Almóndigas y vino tinto
O de cómo la felicidad está en las pequeñas cosas
Por Hernán T.
 

Prólogo
Cualquiera que haya reflexionado sobre la condición de ser consciente en este universo que es sordo y es mudo habrá llegado a la misma conclusión que yo: Estar vivo y saberse mortal es lo más terrible que le puede pasar a cualquiera, y basta con observar un cadaver con cierto detenimiento para caer en la cuenta de que todo es inútil: La sangre que corre por nuestras venas se detendrá fatalmente, las neuronas perderán todo contacto entre sí y eventualmente hasta los átomos que componen (más o menos) nuestro cuerpo se disgregarán y pasarán a formar parte del todo, o de la nada, en todo caso, no de nosotros mismos ni de la conciencia de nuestro yo.

Las hormigas
Ahora bien: Si usted es un buen lector se habrá percatado del subtítulo de esta pequeña obra. Ahora que ya sabe de qué le estoy hablando, voy a ser un poco más concreto: Cuando digo "la felicidad está en las pequeñas cosas" no me refiero a que las hormigas son los seres más felices del universo. Tampoco que seremos felices comiendo hormigas ni otros insectos. No se me malinterprete: Tal vez sí podamos ser felices comiendo hormigas, pero no mientras haya almóndigas a mano.

Quien recuerda los dorados días de la infancia, sueña con volver a aquellos tiempos en los que no se imaginaba un futuro tan aburrido y burgués. Jugar con la arena era el objetivo inmediato, y los objetivos inmediatos eran los únicos.

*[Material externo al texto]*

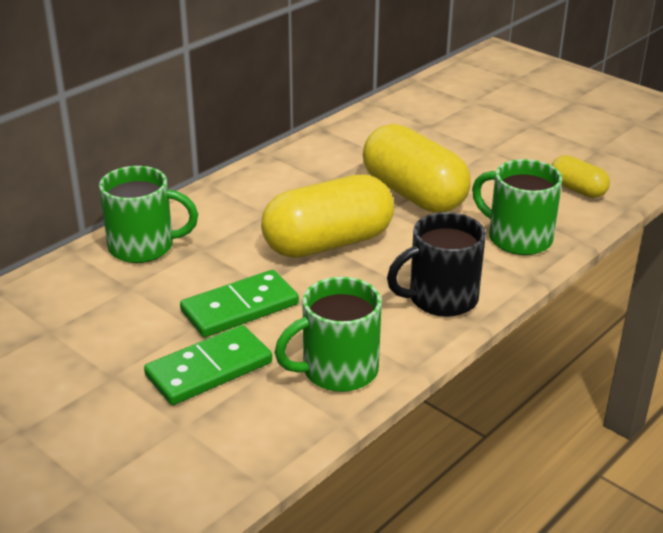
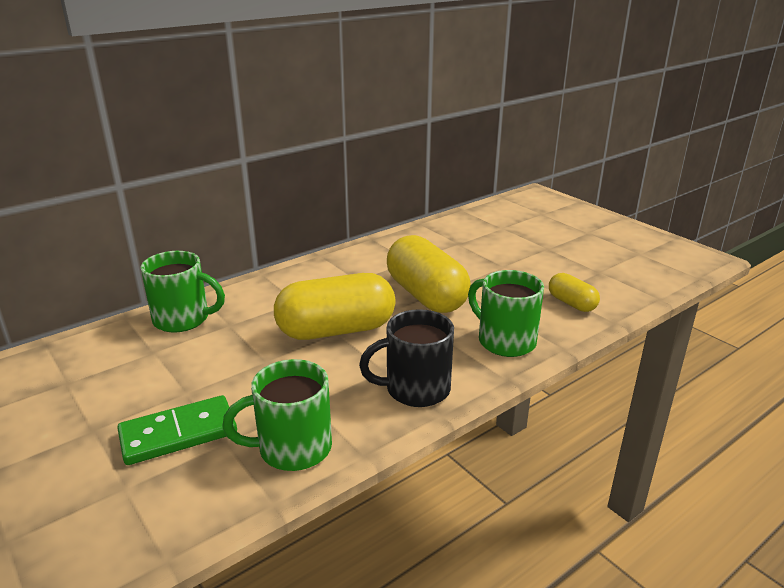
camera: 10 degrees right, 5 degrees down
green domino [180,270,299,337] -> none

Vivir el momento es la propuesta. ¿Qué otra cosa podríamos hacer?
 
 
 

Ha dicho un famoso poeta, que vivir es como andar a caballo: Hay que ir al paso o al galope, porque al trote te rompés el culo y no llegás a ningún lado. Claro que fue el mismo poeta que comparó a su madre con un triciclo oxidado y a la sociedad con una caja de ravioles. Pero los detalles sobre su biografía no nos interesan hoy que lo recordamos por habernos dejado hermosas obras entre cajones de fruta y pilas de sandías. Oscar Benavidez, esta página te la dedico.

 

Y el fin
 
No será mi rostro el de un hombre que lo ha obtenido todo de la vida; no será mi sonrisa tan amplia como la de Gwynplaine, el hombre que ríe, ni siquiera tan famosa como la de Gioconda. Pero ésta que ven es una de las caras que Dios (u otro ser fabuloso, ¿quién sabe?) me ha otorgado y no me queda otra que portarla con cierto orgullo.